RICHARD LUTZ points to the movie you shouldn’t miss on TV this week.

Screen GrabI was picking blackberries this past weekend and my hands were all stained with the dark juice and my arms scratched all over the place. There was a warm sun overhead, a blue sky with scuttering clouds and a rolling newly harvested field in front of me. The wind was a whisper, the hedge birds alive and the view was a painting, a mural, a dream.

It was a scene out of a Terrence Malick movie. A meditation in how beautiful this globe can be on a simply pretty day. You can see how this unique director handles landscape with Days of Heaven (Thurs, 11.45, Sky Indie). It is a 1978 film about a trio of drifters who are on the run and end up entangled with the life of a lonely farmer in Texas a century ago.

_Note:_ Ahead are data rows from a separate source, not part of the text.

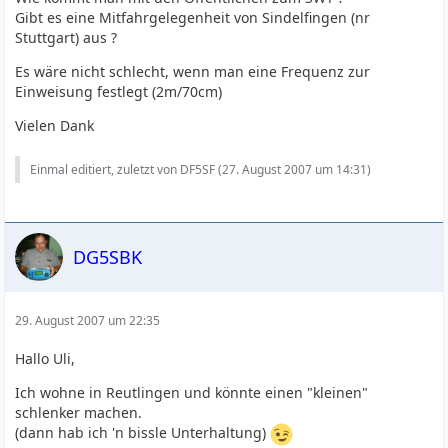
Gibt es eine Mitfahrgelegenheit von Sindelfingen (nr
Stuttgart) aus ?
Es wäre nicht schlecht, wenn man eine Frequenz zur
Einweisung festlegt (2m/70cm)
Vielen Dank
Einmal editiert, zuletzt von DF5SF (
27. August 2007 um 14:31
)
DG5SBK
29. August 2007 um 22:35
Hallo Uli,
Ich wohne in Reutlingen und könnte einen "kleinen"
schlenker machen.
(dann hab ich 'n bissle Unterhaltung)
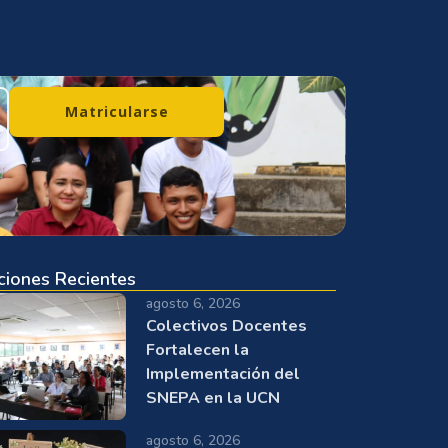
Matricularse
ciones Recientes
agosto 6, 2026
Colectivos Docentes
Fortalecen la
Implementación del
SNEPA en la UCN
agosto 6, 2026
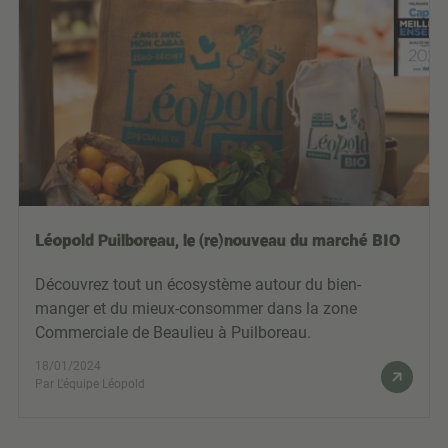
Léopold Puilboreau, le (re)nouveau du marché BIO
Découvrez tout un écosystème autour du bien-
manger et du mieux-consommer dans la zone
Commerciale de Beaulieu à Puilboreau.
18/01/2024
Par L'équipe Léopold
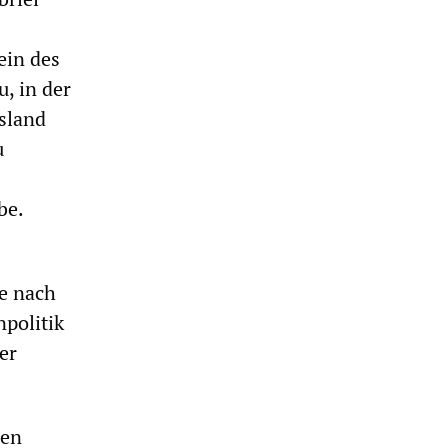
ein des
, in der
ssland
u
be.
e nach
politik
er
nen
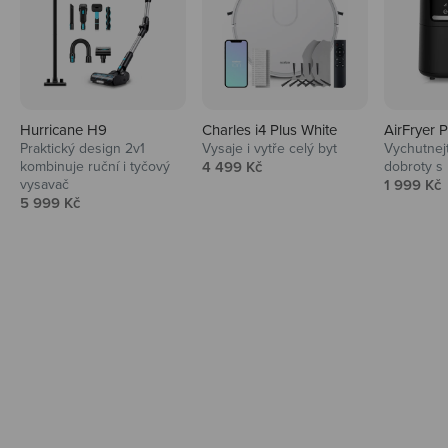
Hurricane H9
Charles i4 Plus White
AirFryer 
Audio
Praktický design 2v1
Vysaje i vytře celý byt
Vychutnej
Prodejní cena
kombinuje ruční i tyčový
4 499 Kč
dobroty s
Niceboy sluchátka a repráky ti padnou
Prodejní 
vysavač
1 999 Kč
do noty.
Prodejní cena
5 999 Kč
Prozkoumat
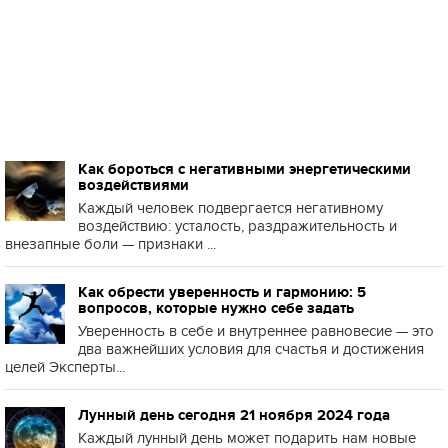
Как бороться с негативными энергетическими
воздействиями
Каждый человек подвергается негативному
воздействию: усталость, раздражительность и
внезапные боли — признаки ...
Как обрести уверенность и гармонию: 5
вопросов, которые нужно себе задать
Уверенность в себе и внутреннее равновесие — это
два важнейших условия для счастья и достижения
целей Эксперты...
Лунный день сегодня 21 ноября 2024 года
Каждый лунный день может подарить нам новые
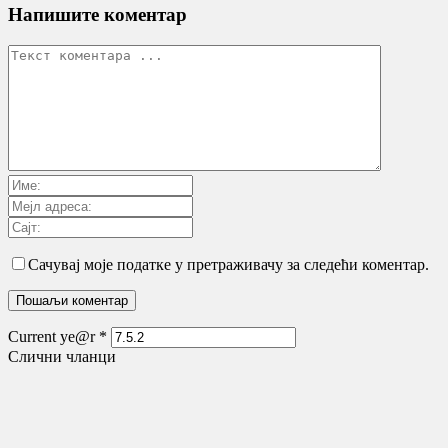
Напишите коментар
Сачувај моје податке у претраживачу за следећи коментар.
Current ye@r
*
Слични чланци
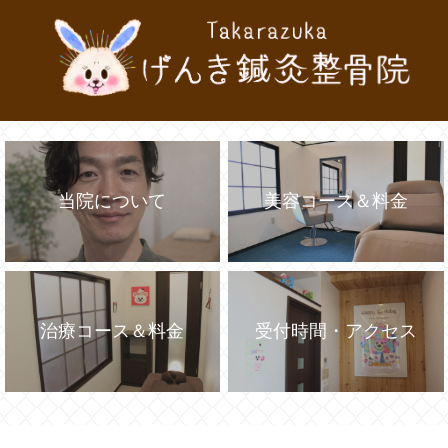
当院について
美容コース＆料金
治療コース＆料金
受付時間・アクセス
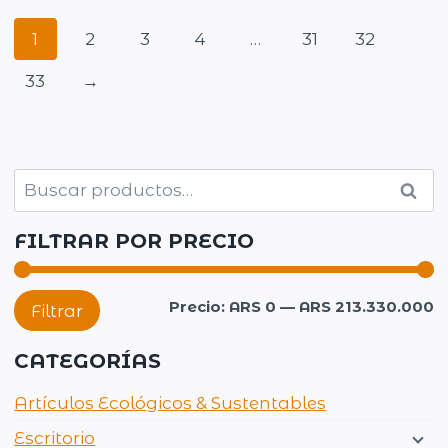
1
2
3
4
…
31
32
33
→
Buscar
Busc
por:
FILTRAR POR PRECIO
P
P
Precio:
ARS 0
—
ARS 213.330.000
Filtrar
m
m
CATEGORÍAS
Artículos Ecológicos & Sustentables
Escritorio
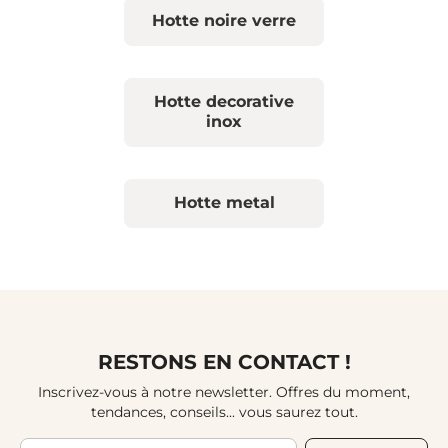
Hotte noire verre
Hotte decorative
inox
Hotte metal
RESTONS EN CONTACT !
Inscrivez-vous à notre newsletter. Offres du moment,
tendances, conseils... vous saurez tout.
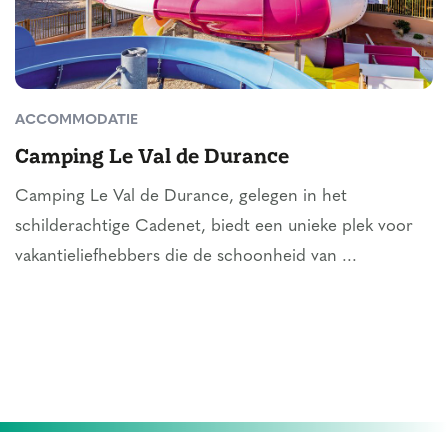
ACCOMMODATIE
Camping Le Val de Durance
Camping Le Val de Durance, gelegen in het
schilderachtige Cadenet, biedt een unieke plek voor
vakantieliefhebbers die de schoonheid van ...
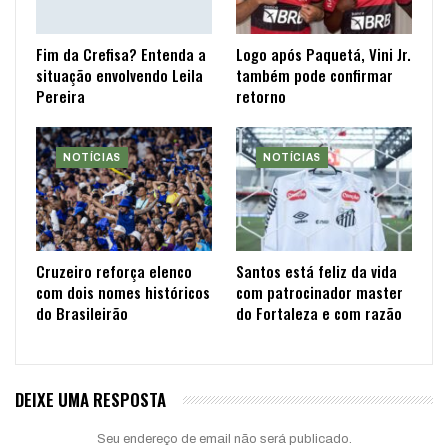
Fim da Crefisa? Entenda a
Logo após Paquetá, Vini Jr.
situação envolvendo Leila
também pode confirmar
Pereira
retorno
NOTÍCIAS
NOTÍCIAS
Cruzeiro reforça elenco
Santos está feliz da vida
com dois nomes históricos
com patrocinador master
do Brasileirão
do Fortaleza e com razão
DEIXE UMA RESPOSTA
Seu endereço de email não será publicado.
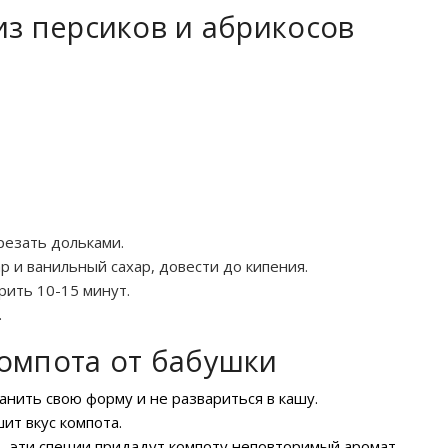
из персиков и абрикосов
резать дольками.
р и ванильный сахар, довести до кипения.
рить 10-15 минут.
.
омпота от бабушки
нить свою форму и не развариться в кашу.
ит вкус компота.
 – эти специи придадут компоту неповторимый аромат.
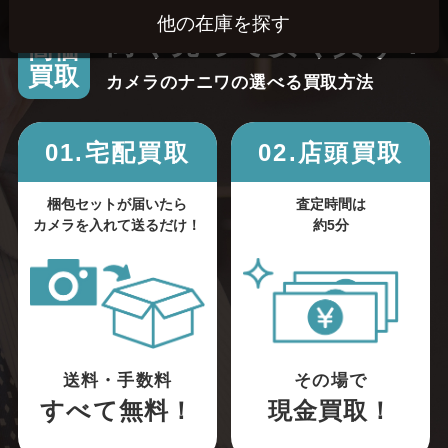
高く売って安く買う！
高価
買取
カメラのナニワの選べる買取方法
01.宅配買取
02.店頭買取
梱包セットが届いたら
査定時間は
カメラを入れて送るだけ！
約5分
送料・手数料
その場で
すべて無料！
現金買取！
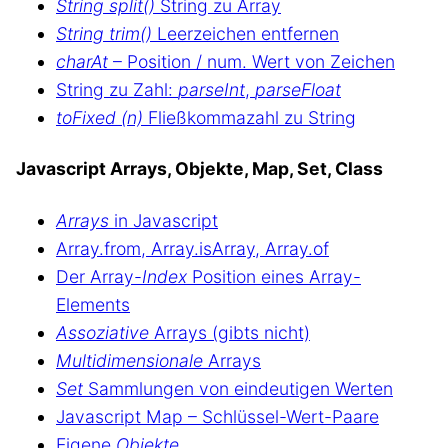
String split()
String zu Array
String trim()
Leerzeichen entfernen
charAt
– Position / num. Wert von Zeichen
String zu Zahl:
parseInt
,
parseFloat
toFixed (n)
Fließkommazahl zu String
Javascript Arrays, Objekte, Map, Set, Class
Arrays
in Javascript
Array.from, Array.isArray, Array.of
Der Array-
Index
Position eines Array-
Elements
Assoziative
Arrays (gibts nicht)
Multidimensionale
Arrays
Set
Sammlungen von eindeutigen Werten
Javascript Map – Schlüssel-Wert-Paare
Eigene
Objekte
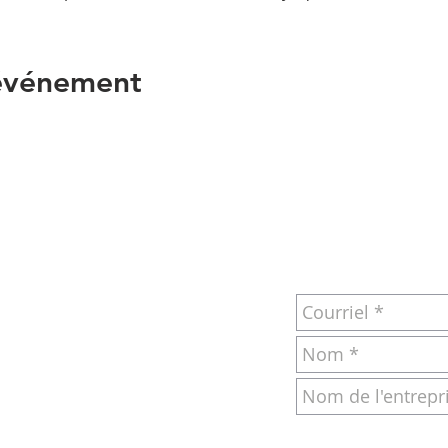
 événement
RIEL OU PAR
POUR NOUS JOI
S
om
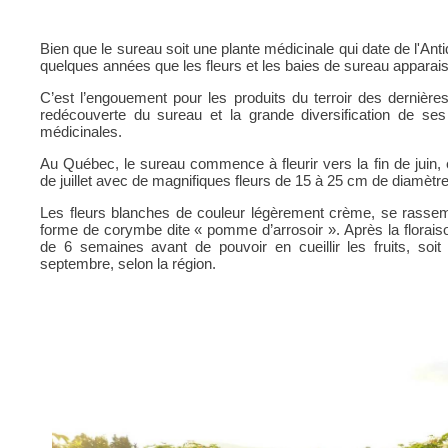
Bien que le sureau soit une plante médicinale qui date de l'Anti
quelques années que les fleurs et les baies de sureau apparais
C’est l’engouement pour les produits du terroir des dernière
redécouverte du sureau et la grande diversification de ses u
médicinales.
Au Québec, le sureau commence à fleurir vers la fin de juin, e
de juillet avec de magnifiques fleurs de 15 à 25 cm de diamètre
Les fleurs blanches de couleur légèrement crème, se rasse
forme de corymbe dite « pomme d’arrosoir ». Après la floraison
de 6 semaines avant de pouvoir en cueillir les fruits, soit
septembre, selon la région.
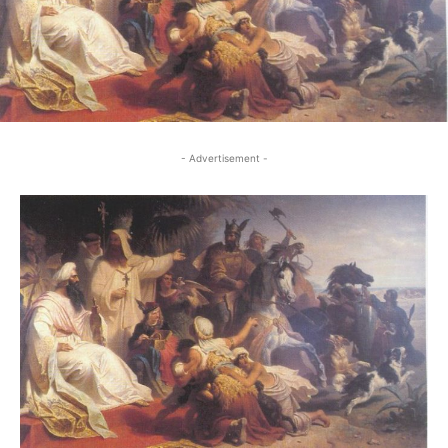
- Advertisement -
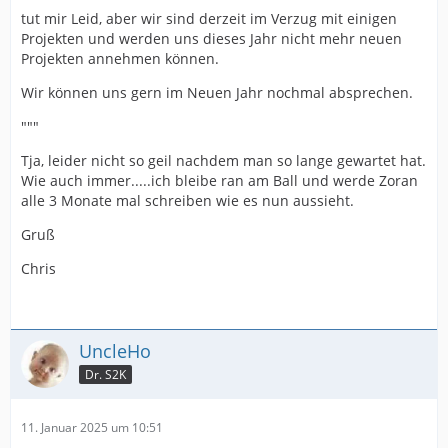
tut mir Leid, aber wir sind derzeit im Verzug mit einigen
Projekten und werden uns dieses Jahr nicht mehr neuen
Projekten annehmen können.
Wir können uns gern im Neuen Jahr nochmal absprechen.
"""
Tja, leider nicht so geil nachdem man so lange gewartet hat.
Wie auch immer.....ich bleibe ran am Ball und werde Zoran
alle 3 Monate mal schreiben wie es nun aussieht.
Gruß
Chris
UncleHo
Dr. S2K
11. Januar 2025 um 10:51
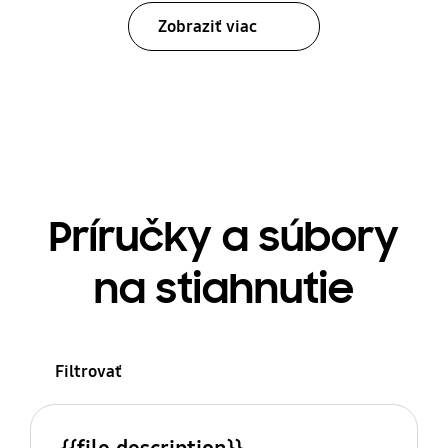
Zobraziť viac
Príručky a súbory
na stiahnutie
Filtrovať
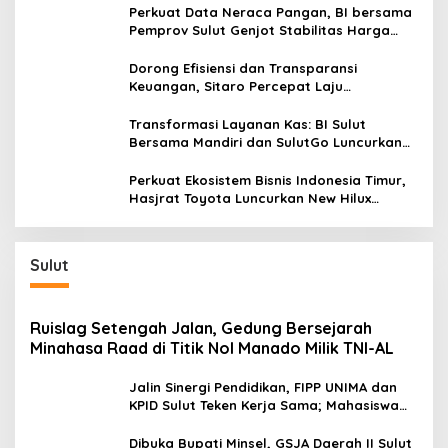
Promo Khusus
Perkuat Data Neraca Pangan, BI bersama
Pemprov Sulut Genjot Stabilitas Harga
dan Kendalikan Inflasi
Dorong Efisiensi dan Transparansi
Keuangan, Sitaro Percepat Laju
Digitalisasi Transaksi Bersama BI Sulut
Transformasi Layanan Kas: BI Sulut
Bersama Mandiri dan SulutGo Luncurkan
Sentra Kas Mitra Utama, Jangkau Wilayah
Kepulauan
Perkuat Ekosistem Bisnis Indonesia Timur,
Hasjrat Toyota Luncurkan New Hilux
Generasi ke-9 di Manado
Sulut
Ruislag Setengah Jalan, Gedung Bersejarah
Minahasa Raad di Titik Nol Manado Milik TNI-AL
Jalin Sinergi Pendidikan, FIPP UNIMA dan
KPID Sulut Teken Kerja Sama; Mahasiswa
Baru Antusias Serap Materi Literasi
Penyiaran
Dibuka Bupati Minsel, GSJA Daerah II Sulut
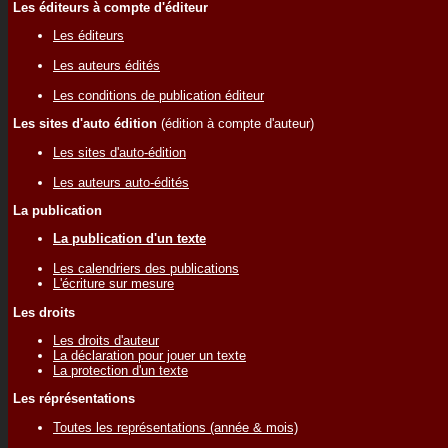
Les éditeurs à compte d'éditeur
Les éditeurs
Les auteurs édités
Les conditions de publication éditeur
Les sites d'auto édition
(édition à compte d'auteur)
Les sites d'auto-édition
Les auteurs auto-édités
La publication
La publication d'un texte
Les calendriers des publications
L'écriture sur mesure
Les droits
Les droits d'auteur
La déclaration pour jouer un texte
La protection d'un texte
Les réprésentations
Toutes les représentations (année & mois)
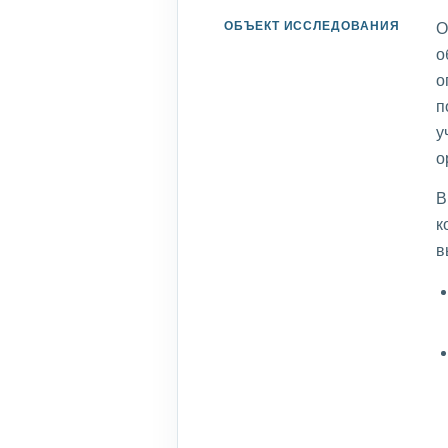
ОБЪЕКТ ИССЛЕДОВАНИЯ
О
о
о
п
у
о
В
к
в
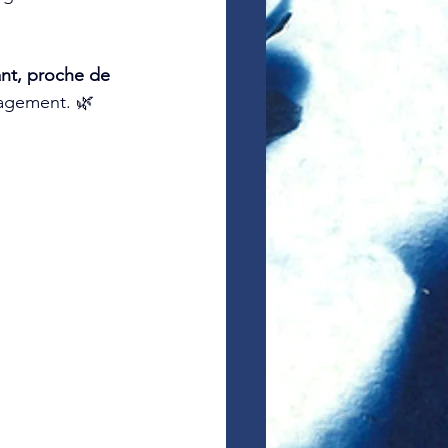
ant, proche de 
gagement. 🌿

Malick fills the screen with the southwestern sky, the endless fields of grain, the gentle warmth of an autumn. He allows cameramen Nestor Almendros and Haskel Wexler to hold the lens still and quiet to take it all in and he only filmed in early morning and early evening (the so-called Magic Hours) so there is natural light and no globe of heat in the sky.

The plot is rural noir. Sam Shepard plays a lone but wealthy farmer who is dying. Richard Gere and Brooke Adams are on the lam and want his money. It all ends…well, weirdly and the story is eerily told in flashback by Gere’s screen sister.

Gere is part of the handsome landscape, maybe even as attractive as the world around him. His foil, quiet honest Shepard, is stoic as the world around him collapses.

One of the cinema photographers, Nestor Almendros, was going blind when he filmed the tale. He would vaguely glimpse the image he desired, have an assistant snap a Polaroid shot and inspect it under a magnifying glass. Grandmaster Wexler (Sophie’s Choice, American Graffiti,Medium Cool) helped out. He received no credit and Almendros grabbed the filming Oscar. That’s Hollywood for you.

Malick has made only a handful of movies in his career. At one time, there was a twenty year gap in his CV. Days of Heaven is one of his most naturalistic in terms of the world him, around us. He cited Vermeer, Hopper and Wyeth as painters whom he tried to emulate in the screen and, in many ways, he damn well succeeded.